Qualche tempo fa il mitico Dalse, fondatore dell’interessante webradio yastaradio.com, con la quale collaboro da anni con grande soddisfazione, mi aveva “raccomandato” un disco, consegnandomi di persona un pacchetto regalo, altro che inviarmi il semplice file in mp3! Diceva che i Canto Antico probabilmente mi sarebbero piaciuti, con la loro commistione di generi e atmosfere. Preso da mille impegni, mi sono reso conto che le settimane scorrevano inesorabilmente, e così ho voluto rimediare, concedendo più di un ascolto attento a questo insolito trio trapiantato a Milano ma con evidenti e solide radici mediterranee, tra Napoli e il Salento, da dove deriva la loro sfrenata, innata, travolgente e genuina passione per il suono tipico della pizzica.

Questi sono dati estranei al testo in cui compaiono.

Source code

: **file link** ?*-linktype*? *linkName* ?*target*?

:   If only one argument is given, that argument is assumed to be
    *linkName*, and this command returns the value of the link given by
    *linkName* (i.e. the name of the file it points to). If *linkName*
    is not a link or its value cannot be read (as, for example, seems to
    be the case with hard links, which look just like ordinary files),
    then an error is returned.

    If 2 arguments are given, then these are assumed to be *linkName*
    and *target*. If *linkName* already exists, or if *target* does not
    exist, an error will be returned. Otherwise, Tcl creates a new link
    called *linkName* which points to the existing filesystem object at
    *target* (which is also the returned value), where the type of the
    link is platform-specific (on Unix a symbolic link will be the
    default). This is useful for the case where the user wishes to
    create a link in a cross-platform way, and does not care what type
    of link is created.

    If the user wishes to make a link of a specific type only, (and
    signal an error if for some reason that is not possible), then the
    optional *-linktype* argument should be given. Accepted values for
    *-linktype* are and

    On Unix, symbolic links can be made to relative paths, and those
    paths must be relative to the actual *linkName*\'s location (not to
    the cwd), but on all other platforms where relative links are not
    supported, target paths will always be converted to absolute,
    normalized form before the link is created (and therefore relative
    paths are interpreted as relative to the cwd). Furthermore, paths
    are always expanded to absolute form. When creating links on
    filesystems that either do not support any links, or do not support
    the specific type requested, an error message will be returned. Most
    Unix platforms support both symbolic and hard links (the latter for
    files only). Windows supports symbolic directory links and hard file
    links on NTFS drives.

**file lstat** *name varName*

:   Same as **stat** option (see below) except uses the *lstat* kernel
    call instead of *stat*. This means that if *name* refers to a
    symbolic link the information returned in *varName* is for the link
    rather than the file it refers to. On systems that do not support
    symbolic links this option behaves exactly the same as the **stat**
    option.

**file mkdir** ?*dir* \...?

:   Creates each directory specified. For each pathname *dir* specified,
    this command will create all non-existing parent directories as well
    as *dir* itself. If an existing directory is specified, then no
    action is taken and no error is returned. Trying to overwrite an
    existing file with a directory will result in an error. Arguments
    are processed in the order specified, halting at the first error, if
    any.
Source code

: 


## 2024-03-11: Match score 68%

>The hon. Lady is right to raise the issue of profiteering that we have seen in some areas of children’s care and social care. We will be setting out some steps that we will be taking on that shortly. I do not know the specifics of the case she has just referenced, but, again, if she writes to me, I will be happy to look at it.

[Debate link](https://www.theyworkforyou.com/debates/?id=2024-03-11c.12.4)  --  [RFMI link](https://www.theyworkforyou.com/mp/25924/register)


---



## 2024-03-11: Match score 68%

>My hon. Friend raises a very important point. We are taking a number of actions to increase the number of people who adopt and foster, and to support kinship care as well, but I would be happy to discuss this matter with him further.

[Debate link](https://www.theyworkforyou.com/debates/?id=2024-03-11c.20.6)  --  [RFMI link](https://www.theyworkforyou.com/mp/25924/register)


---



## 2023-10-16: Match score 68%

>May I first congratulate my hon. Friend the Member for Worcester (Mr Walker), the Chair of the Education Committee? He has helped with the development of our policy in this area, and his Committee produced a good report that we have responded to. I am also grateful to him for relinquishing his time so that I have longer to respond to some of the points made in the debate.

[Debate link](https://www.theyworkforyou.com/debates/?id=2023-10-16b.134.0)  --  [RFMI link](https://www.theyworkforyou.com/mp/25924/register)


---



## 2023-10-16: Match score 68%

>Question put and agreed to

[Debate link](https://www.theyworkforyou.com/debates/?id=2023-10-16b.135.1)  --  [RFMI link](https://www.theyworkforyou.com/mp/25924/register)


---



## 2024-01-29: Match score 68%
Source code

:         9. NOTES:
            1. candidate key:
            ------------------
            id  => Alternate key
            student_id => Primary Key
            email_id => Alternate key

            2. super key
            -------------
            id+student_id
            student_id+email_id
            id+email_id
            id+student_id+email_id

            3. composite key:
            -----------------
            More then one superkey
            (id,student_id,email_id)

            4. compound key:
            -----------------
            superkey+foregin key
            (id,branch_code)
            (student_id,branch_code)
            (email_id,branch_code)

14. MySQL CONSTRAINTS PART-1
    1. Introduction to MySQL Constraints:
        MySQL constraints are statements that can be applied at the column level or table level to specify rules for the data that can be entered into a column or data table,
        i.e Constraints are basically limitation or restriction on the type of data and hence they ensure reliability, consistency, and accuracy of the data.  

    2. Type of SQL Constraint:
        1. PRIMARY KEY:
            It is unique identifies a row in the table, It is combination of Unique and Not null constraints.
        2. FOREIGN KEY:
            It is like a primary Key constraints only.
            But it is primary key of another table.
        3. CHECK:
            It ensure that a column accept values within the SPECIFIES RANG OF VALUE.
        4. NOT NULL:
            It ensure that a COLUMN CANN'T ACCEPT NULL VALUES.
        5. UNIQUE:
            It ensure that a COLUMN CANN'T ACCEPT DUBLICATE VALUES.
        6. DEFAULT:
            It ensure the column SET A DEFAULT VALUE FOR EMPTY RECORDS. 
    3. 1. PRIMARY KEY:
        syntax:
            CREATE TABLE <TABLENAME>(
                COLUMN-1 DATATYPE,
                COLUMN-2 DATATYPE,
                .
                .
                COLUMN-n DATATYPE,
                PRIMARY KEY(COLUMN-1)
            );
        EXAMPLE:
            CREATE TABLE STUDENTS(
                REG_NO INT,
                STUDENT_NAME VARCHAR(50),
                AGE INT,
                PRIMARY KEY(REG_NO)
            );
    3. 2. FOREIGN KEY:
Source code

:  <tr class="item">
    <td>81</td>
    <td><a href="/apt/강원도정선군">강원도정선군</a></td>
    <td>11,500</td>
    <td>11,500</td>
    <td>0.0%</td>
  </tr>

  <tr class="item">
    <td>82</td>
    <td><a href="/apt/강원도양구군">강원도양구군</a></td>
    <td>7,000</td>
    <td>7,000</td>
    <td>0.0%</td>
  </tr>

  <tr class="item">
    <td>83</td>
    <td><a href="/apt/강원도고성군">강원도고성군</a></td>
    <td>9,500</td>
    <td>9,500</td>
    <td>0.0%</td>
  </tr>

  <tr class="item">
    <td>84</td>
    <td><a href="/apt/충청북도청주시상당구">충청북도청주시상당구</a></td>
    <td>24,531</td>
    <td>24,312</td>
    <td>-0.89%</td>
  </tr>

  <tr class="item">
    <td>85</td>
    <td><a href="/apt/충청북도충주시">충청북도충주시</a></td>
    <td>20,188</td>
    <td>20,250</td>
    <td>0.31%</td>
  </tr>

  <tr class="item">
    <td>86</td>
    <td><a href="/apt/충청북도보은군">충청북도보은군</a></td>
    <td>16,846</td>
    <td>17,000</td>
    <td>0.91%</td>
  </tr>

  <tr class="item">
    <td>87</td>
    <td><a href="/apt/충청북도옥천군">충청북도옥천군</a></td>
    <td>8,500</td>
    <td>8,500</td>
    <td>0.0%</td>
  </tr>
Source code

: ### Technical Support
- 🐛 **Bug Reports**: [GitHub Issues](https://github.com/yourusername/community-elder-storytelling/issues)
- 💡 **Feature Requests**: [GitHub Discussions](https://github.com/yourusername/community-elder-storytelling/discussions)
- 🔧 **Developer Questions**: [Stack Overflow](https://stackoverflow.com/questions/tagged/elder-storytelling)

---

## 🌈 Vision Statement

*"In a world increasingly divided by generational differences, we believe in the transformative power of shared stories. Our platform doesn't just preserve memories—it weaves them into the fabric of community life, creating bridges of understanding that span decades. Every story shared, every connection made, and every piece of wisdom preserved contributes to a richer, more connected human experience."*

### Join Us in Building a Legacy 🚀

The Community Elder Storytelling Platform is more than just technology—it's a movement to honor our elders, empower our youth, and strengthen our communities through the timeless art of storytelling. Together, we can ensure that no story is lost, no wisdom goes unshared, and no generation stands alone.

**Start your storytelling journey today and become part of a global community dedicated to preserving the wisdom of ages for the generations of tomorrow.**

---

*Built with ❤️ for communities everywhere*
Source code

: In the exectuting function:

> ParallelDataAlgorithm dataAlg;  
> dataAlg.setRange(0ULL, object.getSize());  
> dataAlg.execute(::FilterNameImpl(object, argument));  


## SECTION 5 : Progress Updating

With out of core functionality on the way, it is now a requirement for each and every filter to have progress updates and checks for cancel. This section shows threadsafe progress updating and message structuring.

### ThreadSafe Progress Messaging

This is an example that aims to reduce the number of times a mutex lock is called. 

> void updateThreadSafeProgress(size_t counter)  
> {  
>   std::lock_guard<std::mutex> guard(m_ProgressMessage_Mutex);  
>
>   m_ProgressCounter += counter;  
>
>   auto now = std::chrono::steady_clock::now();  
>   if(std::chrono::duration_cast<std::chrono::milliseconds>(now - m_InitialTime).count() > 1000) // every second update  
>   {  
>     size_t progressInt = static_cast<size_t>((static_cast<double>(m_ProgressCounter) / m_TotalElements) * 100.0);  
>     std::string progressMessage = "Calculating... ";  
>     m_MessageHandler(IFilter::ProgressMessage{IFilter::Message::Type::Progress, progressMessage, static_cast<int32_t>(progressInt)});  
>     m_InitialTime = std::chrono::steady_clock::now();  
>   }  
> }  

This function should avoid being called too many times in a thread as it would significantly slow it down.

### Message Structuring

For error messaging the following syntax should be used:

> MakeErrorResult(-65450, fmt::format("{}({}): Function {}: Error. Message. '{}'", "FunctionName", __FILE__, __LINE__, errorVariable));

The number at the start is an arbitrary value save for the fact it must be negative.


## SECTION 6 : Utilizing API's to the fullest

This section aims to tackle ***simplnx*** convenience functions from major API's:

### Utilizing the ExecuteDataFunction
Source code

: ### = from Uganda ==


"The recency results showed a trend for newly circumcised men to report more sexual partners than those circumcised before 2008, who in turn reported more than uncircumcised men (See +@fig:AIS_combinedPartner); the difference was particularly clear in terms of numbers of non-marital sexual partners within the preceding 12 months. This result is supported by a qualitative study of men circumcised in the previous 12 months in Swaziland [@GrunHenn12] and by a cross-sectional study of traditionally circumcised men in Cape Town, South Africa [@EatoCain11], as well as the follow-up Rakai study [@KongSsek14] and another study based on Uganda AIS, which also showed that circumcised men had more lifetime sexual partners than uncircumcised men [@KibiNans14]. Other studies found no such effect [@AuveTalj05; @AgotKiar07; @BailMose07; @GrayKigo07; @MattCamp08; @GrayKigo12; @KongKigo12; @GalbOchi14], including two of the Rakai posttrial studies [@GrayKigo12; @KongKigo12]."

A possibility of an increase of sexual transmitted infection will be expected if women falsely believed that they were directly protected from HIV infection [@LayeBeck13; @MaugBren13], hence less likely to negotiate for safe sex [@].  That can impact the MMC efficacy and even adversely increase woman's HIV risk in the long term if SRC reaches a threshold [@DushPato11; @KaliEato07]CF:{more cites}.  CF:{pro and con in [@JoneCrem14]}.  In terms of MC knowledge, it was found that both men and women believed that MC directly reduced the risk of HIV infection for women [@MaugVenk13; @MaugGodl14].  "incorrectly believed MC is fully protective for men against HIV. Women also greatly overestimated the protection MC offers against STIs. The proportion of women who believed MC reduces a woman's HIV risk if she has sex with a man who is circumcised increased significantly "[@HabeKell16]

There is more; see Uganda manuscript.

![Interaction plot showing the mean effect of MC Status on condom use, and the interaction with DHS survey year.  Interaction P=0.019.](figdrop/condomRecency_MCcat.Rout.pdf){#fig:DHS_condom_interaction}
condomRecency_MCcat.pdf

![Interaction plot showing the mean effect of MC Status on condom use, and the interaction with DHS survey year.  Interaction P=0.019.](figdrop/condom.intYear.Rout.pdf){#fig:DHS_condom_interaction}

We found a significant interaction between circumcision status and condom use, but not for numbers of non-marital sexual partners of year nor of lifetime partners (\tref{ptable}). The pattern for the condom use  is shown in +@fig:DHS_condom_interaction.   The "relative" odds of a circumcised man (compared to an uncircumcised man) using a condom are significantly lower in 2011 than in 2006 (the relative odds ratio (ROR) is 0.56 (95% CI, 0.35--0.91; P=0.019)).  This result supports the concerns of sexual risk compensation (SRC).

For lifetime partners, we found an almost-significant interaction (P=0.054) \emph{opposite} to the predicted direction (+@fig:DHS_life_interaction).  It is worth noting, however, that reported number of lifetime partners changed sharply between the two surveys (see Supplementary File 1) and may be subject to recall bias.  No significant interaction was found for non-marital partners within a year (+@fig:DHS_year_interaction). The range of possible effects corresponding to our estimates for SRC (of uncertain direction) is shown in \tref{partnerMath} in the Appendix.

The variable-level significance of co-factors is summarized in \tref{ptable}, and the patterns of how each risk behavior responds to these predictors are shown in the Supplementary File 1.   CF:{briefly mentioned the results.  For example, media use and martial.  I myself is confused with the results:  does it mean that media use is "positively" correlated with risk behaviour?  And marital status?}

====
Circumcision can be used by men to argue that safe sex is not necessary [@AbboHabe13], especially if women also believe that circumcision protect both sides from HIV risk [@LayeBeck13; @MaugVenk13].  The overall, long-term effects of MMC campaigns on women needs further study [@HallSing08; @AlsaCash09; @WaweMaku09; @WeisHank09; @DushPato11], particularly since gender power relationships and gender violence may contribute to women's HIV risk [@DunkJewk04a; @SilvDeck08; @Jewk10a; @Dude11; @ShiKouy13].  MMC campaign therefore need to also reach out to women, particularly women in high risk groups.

Il risultato sono dieci pezzi irresistibili, uno più trascinante dell’altro, che siano brani originali (scritti principalmente nei testi dalla polistrumentista Francesca Di Ieso, che nel gruppo si occupa di percussioni, tamburi a cornice italiani e voce) o moderne rivisitazioni di brani popolari cari alla loro terra d’origine (tra queste spicca sicuramente “Malarazza”, rifacimento di uno splendido brano, di impronta sociale, di Domenico Modugno. Di questo versante fanno capolino anche “Cicerenella”, l’ironica “Gallina”, e le scatenate “Carpino Revolution” e “Aremu Rindineddha”
Ma devo ammettere che i miei brani preferiti sono proprio quelli originali, dove la voce principale Armando Illario (che suona pure la fisarmonica), la Di Ieso e Francesco Nastasi (unico “vero” milanese in organico, ai flauti , cornamusa e piffero) danno il meglio di sé, staccandosi dai modelli originari per creare un suono nuovo, coeso, unico nel suo essere comunque frutto di contaminazioni, come in fondo il mondo del folk e della taranta in particolare sa essere. Siamo in territori che non si discostano molto da un altro gruppo che letteralmente adoro, i Nidi d’Arac ma direi che le analogie si fermano alle origini comuni delle due band, al recupero di sonorità antiche, laddove i pugliesi salentini però virano su atmosfere anche talvolta meste, o in ogni caso più struggenti ed evocative. Nei Canto Antico c’è invece sì per la sperimentazione e per l’intreccio di moderno e antico, ma il tutto declinato maggiormente sul ballo, componente essenziale delle loro canzoni. Sfido chiunque a rimanere impassibili davanti ai due brani d’apertura: “Fico a dicembre” e “Sanghe”. Un disco, questo “South Beat” (titolo tra l’altro azzeccatissimo in questo termine ideato da loro, che ben va a sintetizzare ciò che l’ascoltatore si troverà una volta inserito il cd nel lettore), che merita assolutamente più di un ascolto. Sono certo che risentiremo parlare di questo trio, destinato a fare strada nell’ambito di una musica che non azzardo a definire “world”, considerando l’impronta internazionale della proposta.